I do everything I can to be right. And if not right, then at least consistent. I try to think of every counter argument, and come up with a response. If I can come up with a response to every counter argument that I can think of, that’s enough. It’s as close to being right as I feel I can get, and it’s adequate.
Except that it’s not quite adequate.
It’s only until I debate my friends that I realize that I was overly ambitious about my ability to find counter arguments. As a human, I tend to do this often. It’s not enough to just think your way out of a problem, you have to bounce it off of someone else.
I was discussing “positive duties”. Positive duties mean you should do something, negative duties mean you shouldn’t. For instance, you have a negative duty to not set the building on fire, and you might have a positive duty to rescue the people inside.
For clarification, I don’t mean: that you don’t have a choice. I mean: this is the rule and you SHOULD follow it. You don’t have to, but then you’re breaking the rule.
I was of the opinion that there is no positive duties that make sense. My logic is that positive duties are imaginary and consist of things that people just wished other people would do, and make a rule out of it. Such as, “People have a positive duty to give me ice cream”. It was apparent to me that no such rule existed! I reasoned that if anyone and everyone could make up rules, there was no way to distinguish between legitimate rules and bogus ones. And in all likelihood, they were all bogus.

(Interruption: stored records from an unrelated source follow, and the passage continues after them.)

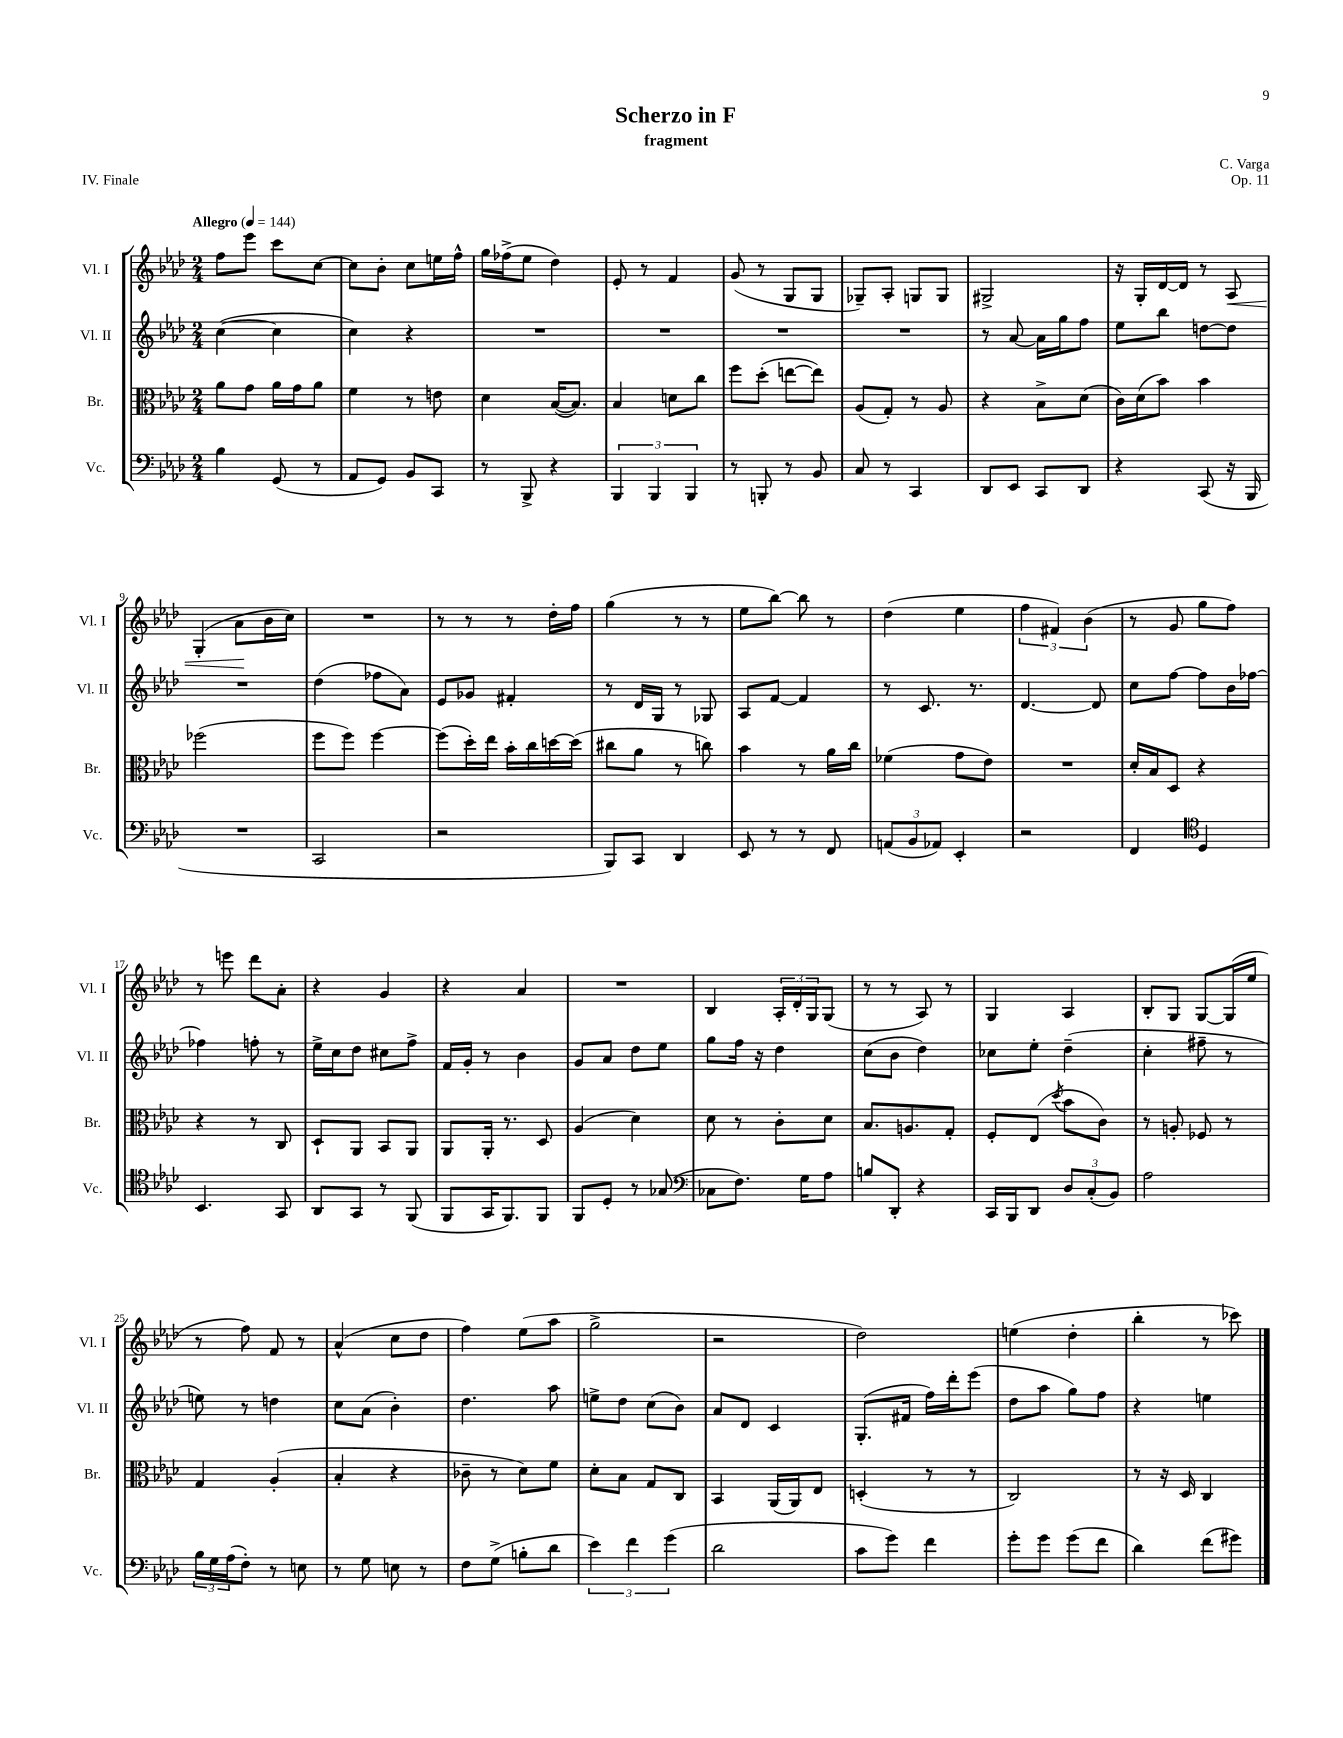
\header { title = "Scherzo in F" composer = "C. Varga" subtitle = "fragment" opus = "Op. 11" piece = "IV. Finale" }
<<
\new StaffGroup <<
\new Staff = "s0" \with { instrumentName = "Vl. I" shortInstrumentName = "Vl. I" } {
    \clef treble \key aes \major \numericTimeSignature \time 2/4 \tempo "Allegro" 4 = 144
    f''8 ees'''8 c'''8 c''8~ |
    c''8 bes'8-. c''8 e''16 f''16-^ |
    g''16 fes''16->( ees''8 des''4) |
    ees'8-. r8 f'4 |
    g'8( r8 g8 g8 |
    ges8--) aes8-. g8 g8 |
    gis2-> |
    r16 g16-. des'16~ des'16 r8 aes8\< |
    g4-.( aes'8\! bes'16 c''16) |
    R2 |
    r8 r8 r8 des''16-. f''16 |
    g''4( r8 r8 |
    ees''8 bes''8~) bes''8 r8 |
    des''4( ees''4 |
    \tuplet 3/2 { f''4 fis'4) bes'4( } |
    r8 g'8 g''8 f''8) |
    r8 e'''8 des'''8 aes'8-. |
    r4 g'4 |
    r4 aes'4 |
    R2 |
    bes4 \tuplet 3/2 { aes16-. des'16-. g16 } g8( |
    r8 r8 aes8) r8 |
    g4 aes4 |
    bes8-. g8 g8~ g16( ees''16 |
    r8 f''8) f'8 r8 |
    aes'4-^( c''8 des''8 |
    f''4) ees''8( aes''8 |
    g''2-> |
    r2 |
    des''2) |
    e''4( des''4-. |
    bes''4-. r8 ces'''8) \bar "|." |
}
\new Staff = "s1" \with { instrumentName = "Vl. II" shortInstrumentName = "Vl. II" } {
    \clef treble \key aes \major \numericTimeSignature \time 2/4
    c''4~( c''4 |
    c''4) r4 |
    R2 |
    R2 |
    R2 |
    R2 |
    r8 aes'8~ aes'16 g''16 f''8 |
    ees''8 bes''8 d''8~ d''8 |
    R2 |
    des''4( fes''8 aes'8) |
    ees'8 ges'8 fis'4-. |
    r8 des'16 g16 r8 ges8 |
    aes8 f'8~ f'4 |
    r8 c'8. r8. |
    des'4.~ des'8 |
    c''8 f''8~ f''8 bes'16 fes''16~ |
    fes''4 f''8-. r8 |
    ees''16-> c''16 des''8 cis''8 f''8-> |
    f'16 g'16-. r8 bes'4 |
    g'8 aes'8 des''8 ees''8 |
    g''8 f''16 r16 des''4 |
    c''8( bes'8 des''4) |
    ces''8 ees''8-. des''4--( |
    c''4-. fis''8-- r8 |
    e''8) r8 d''4 |
    c''8 aes'8( bes'4-.) |
    des''4. aes''8 |
    e''8-> des''8 c''8( bes'8) |
    aes'8 des'8 c'4 |
    g8.-.( fis'16 f''16) des'''16-. ees'''8( |
    des''8 aes''8 g''8) f''8 |
    r4 e''4 \bar "|." |
}
\new Staff = "s2" \with { instrumentName = "Br." shortInstrumentName = "Br." } {
    \clef alto \key aes \major \numericTimeSignature \time 2/4
    aes'8 g'8 aes'16 g'16 aes'8 |
    f'4 r8 e'8 |
    des'4 bes16~( bes8.) |
    bes4 d'8 c''8 |
    f''8 des''8-.( e''8~ e''8) |
    aes8( g8-.) r8 aes8 |
    r4 bes8-> des'8( |
    c'16) des'16( bes'8) bes'4 |
    fes''2( |
    f''8 f''8) f''4~ |
    f''8( des''16-.) ees''16 bes'16-. c''16 d''16~ d''16( |
    cis''8 aes'8 r8 c''8) |
    bes'4 r8 aes'16 c''16 |
    fes'4( g'8 ees'8) |
    R2 |
    des'16-. bes16 des8 r4 |
    r4 r8 c8 |
    des8-! aes,8 bes,8 aes,8 |
    aes,8 aes,16-. r8. des8 |
    aes4( des'4) |
    des'8 r8 c'8-. des'8 |
    bes8. a8. g8-. |
    f8-. ees8( \acciaccatura { des''8 } bes'8 c'8) |
    r8 a8-. fes8 r8 |
    g4 aes4-.( |
    bes4-. r4 |
    ces'8-- r8 des'8) f'8 |
    des'8-. bes8 g8 c8 |
    bes,4 aes,16( aes,16) ees8 |
    d4-.( r8 r8 |
    c2) |
    r8 r16 des16 c4 \bar "|." |
}
\new Staff = "s3" \with { instrumentName = "Vc." shortInstrumentName = "Vc." } {
    \clef bass \key aes \major \numericTimeSignature \time 2/4
    bes4 g,8( r8 |
    aes,8 g,8) bes,8 c,8 |
    r8 bes,,8-> r4 |
    \tuplet 3/2 { bes,,4 bes,,4 bes,,4 } |
    r8 b,,8-. r8 bes,8 |
    c8 r8 c,4 |
    des,8 ees,8 c,8 des,8 |
    r4 c,8( r16 bes,,16 |
    R2 |
    c,2 |
    r2 |
    bes,,8) c,8 des,4 |
    ees,8 r8 r8 f,8 |
    \tuplet 3/2 { a,8( bes,8 aes,8) } ees,4-. |
    r2 |
    f,4 \clef tenor des4 |
    bes,4. g,8 |
    aes,8 g,8 r8 f,8( |
    f,8 g,16 f,8.) f,8 |
    f,8 des8-. r8 ges8( |
    \clef bass ces8 f8.) g16 aes8 |
    b8 des,8-. r4 |
    c,16 bes,,16 des,8 \tuplet 3/2 { des8 c8-.( bes,8) } |
    aes2 |
    \tuplet 3/2 { bes16 g16 aes16( } f8-.) r8 e8 |
    r8 g8 e8 r8 |
    f8 g8->( b8-. des'8 |
    \tuplet 3/2 { ees'4) f'4 g'4( } |
    des'2 |
    c'8 g'8) f'4 |
    g'8-. g'8 g'8( f'8 |
    des'4) f'8( gis'8) \bar "|." |
}
>>
>>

I do believe in negative duties, such as don’t hit and don’t steal. Those seem intuitive to me and I made the assumption that they weren’t made up by a person, instead they were the rules of nature, therefore it was neutral and objective.
Then my friend brought up positive duties to children. Do we have an obligation to raise them, if we brought them into this world? I would certainly think so. That’s a positive duty. It also has serious implications. If I bring a child into this world, do my parents and siblings also have a duty to help out? How about the village? I don’t necessarily want the village to help me, so I would hope that there is no such rule. The conundrum is that this rule seems to come from nature.
The most important things to remember when fleshing out your moral code:
- Come clean.
Admit when you are wrong. this will help people relate to you and accept when you are right and it helps them identify the areas you are known to be right and areas you are known to be wrong.
- Think deep and hard.
I think of ethics as a big mountain range, and the smoother it is, the more consistent it is. sometimes it winds up slanted, but that’s still better than a bunch of exceptions, and exceptions to exceptions. Being right is hard, being consistent is a compromise. It’s easier and usually right-ish.